5. Handling A Hamster
Try not to pick up your hamster using just one hand because hamsters are very susceptible to getting sick. Instead, pick it up using both hands gently but firmly. Also, try to avoid pointing or waving your fingers around in front of the hamster as this will make it really nervous and may cause it to bite.
If you ever need to pick your hamster up or turn it over, make sure that the back of its body is facing you. Always support its little legs with one hand, and use your other hand to support its belly. Make sure that you wash your hands thoroughly before and after handling your hamster so that they do not get sick.
6. Hamster Habitat
Hamsters are very social creatures that need other hamsters to hang out with, so make sure you get more than one hamster if possible. It’s important to make sure that you have a large enough cage for your hamster to move around freely and play, so always keep this in mind before getting a new cage. There should also be plenty of space inside the cage for the hamster to exercise on its own and go on journeys as well.
Many people like to give their hamsters a little exercise wheel, which helps them to stay active and burn off any extra calories. Adding a tiny wooden structure with some sandy dirt can provide your hamster with hours of entertainment as it can dig in the sand and create new tunnels and places to hide.
7. Hamster Health
Like most small animals, hamsters are prone to getting sick sometimes and don’t cope well with sudden changes in their living environment. If you notice a change in the way your hamster behaves, eat or sleep, then it may be time to get it a check-up at the vet!
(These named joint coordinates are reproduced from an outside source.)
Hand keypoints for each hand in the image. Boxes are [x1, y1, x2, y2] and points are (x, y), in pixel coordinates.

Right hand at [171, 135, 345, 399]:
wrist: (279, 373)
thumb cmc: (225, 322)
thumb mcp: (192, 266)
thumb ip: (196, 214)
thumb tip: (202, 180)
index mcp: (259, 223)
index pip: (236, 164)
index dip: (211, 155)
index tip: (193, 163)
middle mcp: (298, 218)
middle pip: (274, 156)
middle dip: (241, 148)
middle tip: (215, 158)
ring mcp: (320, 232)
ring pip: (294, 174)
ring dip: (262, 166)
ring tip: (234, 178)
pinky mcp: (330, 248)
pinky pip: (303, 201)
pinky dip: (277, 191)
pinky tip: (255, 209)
Many pet owners are under the impression that their hamster is broken simply because they see it walking around in circles or twitching, when this might just be natural behavior. If your hamster is not able to control its bowels or bladder, then you should get it checked out by your vet immediately. These problems could lead to much more serious health issues and can be treated with the right medication.
8. Hamster Breeding
When purchasing a baby hamster from a local store, you’ll most likely have to wait at least 6 months before you can breed your hamster with another one of the opposite gender. Breeding should only be done when your hamster is over 6 months old, and it’s also important to make sure that you’ve cleaned and sterilized their cage before any breeding occurs. You should also have plenty of fresh raisins and other treats available for the baby hamsters to eat as they grow older.
There are many different types of hamsters, but most of them will not breed from home unless you have both a male and a female living together. If you want to breed them for money or other purposes, it’s best to get an experienced breeder to do this for you.
8. Hamster Language
Different hamster breeds have different sounds that they make; Syrian Hamsters for example will squeal when they’re scared and some will even scream or growl. Roborovski Hamsters are playful little fellows who are very curious and love to explore their surroundings, while Dwarf Hamsters are known to be very silent and shy in nature.
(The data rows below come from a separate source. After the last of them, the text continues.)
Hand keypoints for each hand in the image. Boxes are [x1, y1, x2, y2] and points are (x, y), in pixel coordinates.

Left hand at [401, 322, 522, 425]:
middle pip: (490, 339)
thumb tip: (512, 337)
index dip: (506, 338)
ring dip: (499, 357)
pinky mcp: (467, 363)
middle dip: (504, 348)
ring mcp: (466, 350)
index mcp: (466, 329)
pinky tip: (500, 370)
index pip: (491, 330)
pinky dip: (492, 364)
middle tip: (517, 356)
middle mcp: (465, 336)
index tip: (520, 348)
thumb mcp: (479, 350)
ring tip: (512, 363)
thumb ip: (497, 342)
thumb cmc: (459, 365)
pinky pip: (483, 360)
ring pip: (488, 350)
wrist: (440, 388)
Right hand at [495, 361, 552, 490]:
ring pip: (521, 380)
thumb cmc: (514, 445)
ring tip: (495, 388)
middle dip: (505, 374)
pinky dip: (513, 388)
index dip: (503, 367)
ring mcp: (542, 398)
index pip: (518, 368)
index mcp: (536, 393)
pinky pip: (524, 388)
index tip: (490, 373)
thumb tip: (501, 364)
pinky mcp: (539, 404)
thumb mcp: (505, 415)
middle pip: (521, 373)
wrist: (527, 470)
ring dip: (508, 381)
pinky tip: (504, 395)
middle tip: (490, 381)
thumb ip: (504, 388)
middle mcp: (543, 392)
When it comes to determining a hamster’s gender, you know that a male hamster has an unusually large and fleshy scent gland on the top of its abdomen. The male’s scent gland is pink while the female’s is brown or black.
9. Hamster Life Span
Most hamsters have an average life span of between two and three years depending on the species and their diet. Dwarf Hamsters, for example, live a shorter life span of around one-and-a-half years on average. They are also one of the most popular hamster breeds.
Long-haired breeds tend to live longer than short-haired ones on average, which is why you will notice their long hair doesn’t seem to age.
10. Hamster Submission
When they feel intimidated, hamsters will roll themselves up into a tight ball to protect their most vulnerable parts. They are very agile and can roll over in complete circles.
When their instincts take over, they are comfortable with being in this position for hours. Despite this defense mechanism, hamsters have been domesticated since the 17th century, and they are adorable creatures to live with.